Records supplied section start

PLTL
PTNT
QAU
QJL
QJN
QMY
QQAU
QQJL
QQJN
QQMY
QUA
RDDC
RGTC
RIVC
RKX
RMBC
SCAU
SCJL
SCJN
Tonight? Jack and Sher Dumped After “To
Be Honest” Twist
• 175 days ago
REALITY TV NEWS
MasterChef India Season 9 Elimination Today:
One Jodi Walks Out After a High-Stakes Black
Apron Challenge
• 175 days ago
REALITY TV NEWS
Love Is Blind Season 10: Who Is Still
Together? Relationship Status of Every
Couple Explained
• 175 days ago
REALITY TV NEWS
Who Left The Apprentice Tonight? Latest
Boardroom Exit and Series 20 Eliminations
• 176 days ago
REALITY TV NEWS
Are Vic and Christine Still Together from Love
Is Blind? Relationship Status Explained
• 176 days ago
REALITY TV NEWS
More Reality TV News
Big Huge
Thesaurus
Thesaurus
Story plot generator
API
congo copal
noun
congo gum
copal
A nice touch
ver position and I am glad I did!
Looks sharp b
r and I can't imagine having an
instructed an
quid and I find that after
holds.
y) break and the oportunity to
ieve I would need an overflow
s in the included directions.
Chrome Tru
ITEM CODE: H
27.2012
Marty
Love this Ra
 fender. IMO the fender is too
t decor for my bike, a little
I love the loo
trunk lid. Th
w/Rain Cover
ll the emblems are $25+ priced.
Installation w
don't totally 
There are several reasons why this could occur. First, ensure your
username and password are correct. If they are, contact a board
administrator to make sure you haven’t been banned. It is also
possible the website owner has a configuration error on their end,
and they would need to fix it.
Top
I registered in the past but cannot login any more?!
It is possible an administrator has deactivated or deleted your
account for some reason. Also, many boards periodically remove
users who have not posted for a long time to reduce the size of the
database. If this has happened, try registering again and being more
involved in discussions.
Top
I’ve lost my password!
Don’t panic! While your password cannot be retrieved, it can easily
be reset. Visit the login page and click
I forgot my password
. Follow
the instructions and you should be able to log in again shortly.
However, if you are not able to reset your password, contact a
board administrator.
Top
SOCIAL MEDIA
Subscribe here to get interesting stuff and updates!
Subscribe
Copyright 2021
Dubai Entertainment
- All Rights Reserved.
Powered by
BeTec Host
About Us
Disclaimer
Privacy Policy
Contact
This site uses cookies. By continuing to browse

Records supplied section end
Records supplied section start

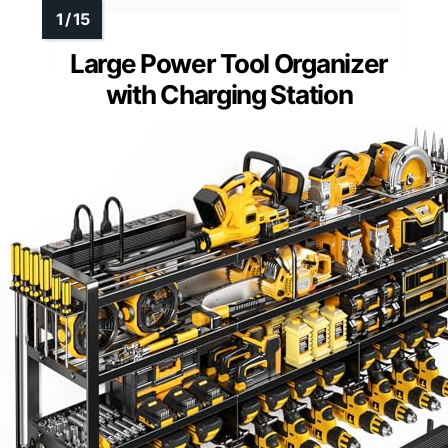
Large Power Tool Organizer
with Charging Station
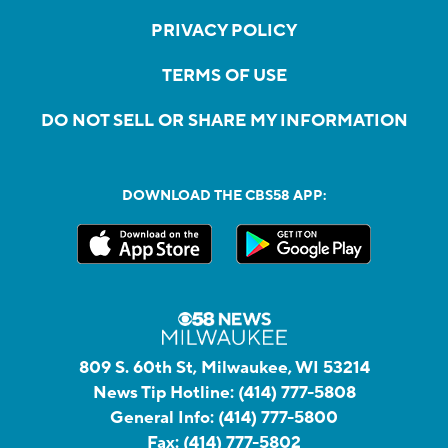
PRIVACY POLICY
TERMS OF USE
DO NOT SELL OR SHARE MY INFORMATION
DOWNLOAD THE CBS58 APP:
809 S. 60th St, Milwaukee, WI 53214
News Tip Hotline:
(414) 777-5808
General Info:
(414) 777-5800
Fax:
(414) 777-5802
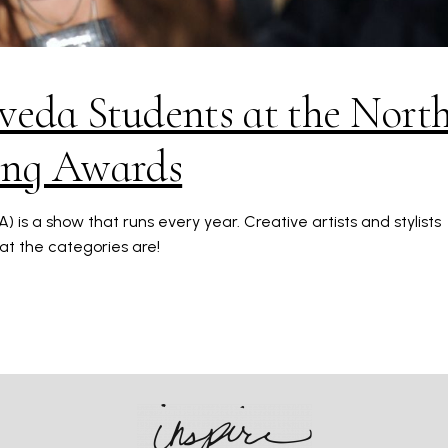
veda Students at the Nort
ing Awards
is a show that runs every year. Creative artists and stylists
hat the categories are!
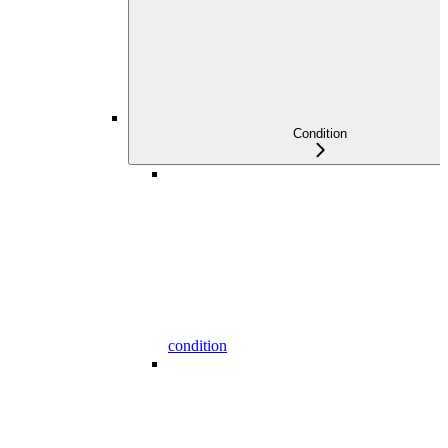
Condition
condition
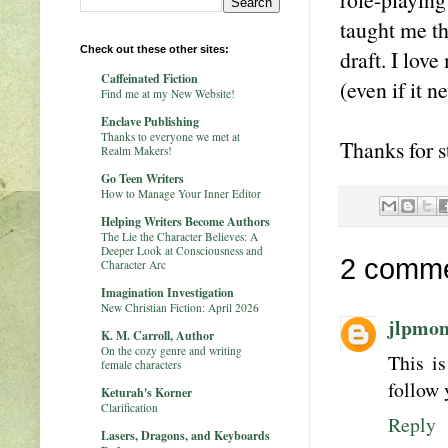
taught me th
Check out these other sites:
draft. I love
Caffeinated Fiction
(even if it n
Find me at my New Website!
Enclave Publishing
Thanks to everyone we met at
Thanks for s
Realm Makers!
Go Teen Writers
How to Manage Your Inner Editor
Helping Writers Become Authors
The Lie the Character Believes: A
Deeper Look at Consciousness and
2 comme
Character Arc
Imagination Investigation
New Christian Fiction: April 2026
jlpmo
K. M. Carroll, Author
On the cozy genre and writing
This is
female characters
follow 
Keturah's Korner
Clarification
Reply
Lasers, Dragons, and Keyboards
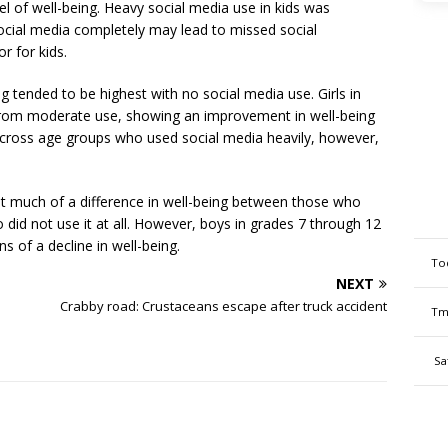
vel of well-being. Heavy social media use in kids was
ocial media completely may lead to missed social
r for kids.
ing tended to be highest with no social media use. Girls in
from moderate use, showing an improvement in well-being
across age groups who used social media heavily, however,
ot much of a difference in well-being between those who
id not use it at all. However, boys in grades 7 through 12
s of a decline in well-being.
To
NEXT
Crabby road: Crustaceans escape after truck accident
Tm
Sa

Records supplied section end

What you are asked to do:
Which of the lines above include the word "Fiction"? List those lines.

Result of the exercise:
Caffeinated Fiction
New Christian Fiction: April 2026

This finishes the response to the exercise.